But while things are going extremely well right now, I was very curious to talk to Finkelstein about how he sees competition from the tech giants — a lot of online shopping starts with targeted ads on Facebook, which is building out its own shopping platforms. Facebook and Apple are fighting over how those ads are tracked and served overall. Apple is, as of this week, also in the middle of a nasty trial with Epic Games about the cut it takes on digital purchases in iOS apps. And of course, there’s Amazon, which dominates online retail.
Finkelstein says that Shopify provides tools for businesses to compete with all of these giants, and that Shopify itself can sometimes act like a giant because it has so many customers to represent. The phrase he used was “being the empire vs. Arming the rebels,” which, yeah, that’s pretty good. Except for the part where the empire routinely strikes back. Still, Finkelstein is a true believer in entrepreneurs, and that really came through in this conversation.
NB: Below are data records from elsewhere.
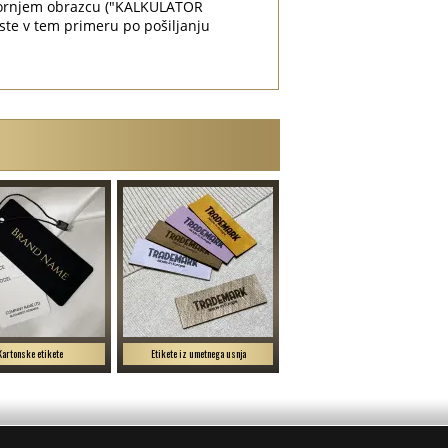
 zgornjem obrazcu ("KALKULATOR
ste v tem primeru po pošiljanju
Kartonske etikete
Etikete iz umetnega usnja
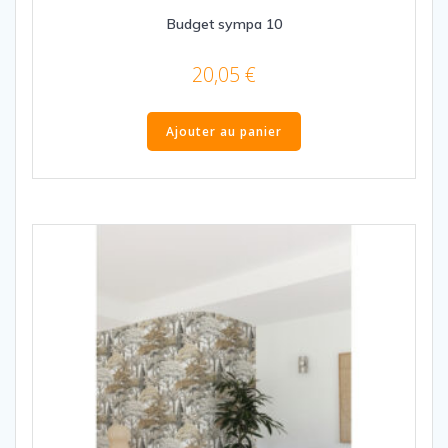
Budget sympa 10
20,05
€
Ajouter au panier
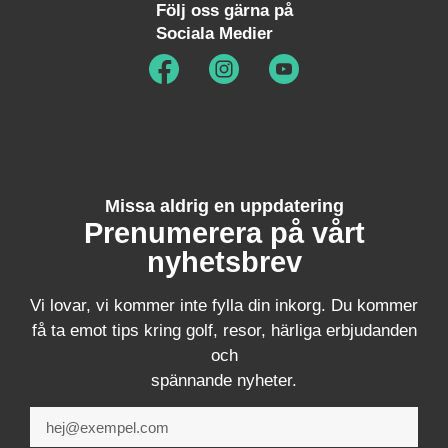
Följ oss gärna på
Sociala Medier
Missa aldrig en uppdatering
Prenumerera på vårt
nyhetsbrev
Vi lovar, vi kommer inte fylla din inkorg. Du kommer
få ta emot tips kring golf, resor, härliga erbjudanden
och
spännande nyheter.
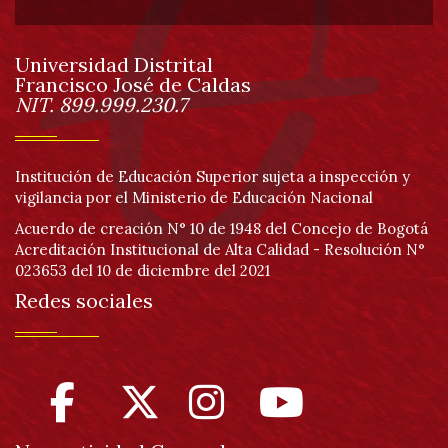
de
Universidad Distrital
página
Francisco José de Caldas
Información
NIT. 899.999.230.7
Institución de Educación Superior sujeta a inspección y
vigilancia por el Ministerio de Educación Nacional
Acuerdo de creación N° 10 de 1948 del Concejo de Bogotá
Acreditación Institucional de Alta Calidad - Resolución N°
023653 del 10 de diciembre del 2021
Redes sociales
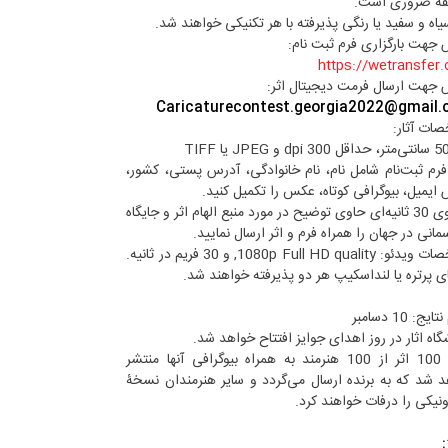
قه ضروری است.
سیاه و سفید یا رنگی پذیرفته با هر تکنیکی خواهند شد.
جهت بارگزاری فرم ثبت نام:
https://wetransfer
جهت ارسال فرمت دیجیتال اثر:
Caricaturecontest.georgia2022@gmail
ات آثار:
 فرم ثبت‌نام شامل نام، نام خانوادگی، آدرس پستی، کشور،
ایمیل، بیوگرافی کوتاه، عکس را تکمیل کنید.
ویدئوی 30 ثانیه‌ای حاوی توضیح در مورد منبع الهام اثر و جایگاه
مانی در جهان را همراه فرم و اثر ارسال نمایید.
مشخصات ویدئو: 1080p Full HD quality, و 30 فریم در ثانیه.
 پرتره یا لنداسکیپ هر دو پذیرفته خواهند شد.
یج: 10 دسامبر
گاه اثار در روز اهدای جوایز افتتاح خواهد شد.
آلبوم 100 اثر از 100 هنرمند به همراه بیوگرافی آنها منتشر
 شد که به برنده ارسال می‌گردد و سایر هنرمندان نسخۀ
ونیکی را درفات خواهند کرد.
:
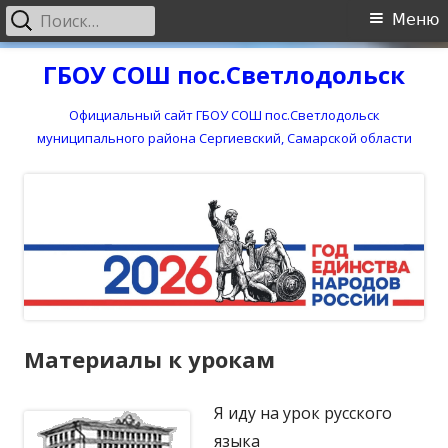
Найти:
Основное
Меню
меню
Перейти
ГБОУ СОШ пос.Светлодольск
к
содержимому
Официальный сайт ГБОУ СОШ пос.Светлодольск
муниципального района Сергиевский, Самарской области
Материалы к урокам
Я иду на урок русского
языка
One thing to pay attention to: every time I talk to an executive from a platform company, we wind up talking about moderation issues, and Shopify did ban Donald Trump’s store after the January 6th Capitol riots. But Shopify doesn’t really fit into the same category of laws as Twitter or Facebook or other social media platforms — so it has a different set of moderation challenges, and it’s worth thinking about whether the enterprise software that powers online stores should have to meet the same moderation standards as TikTok or YouTube. It’s complicated, and Finkelstein and I wrestled with it a little.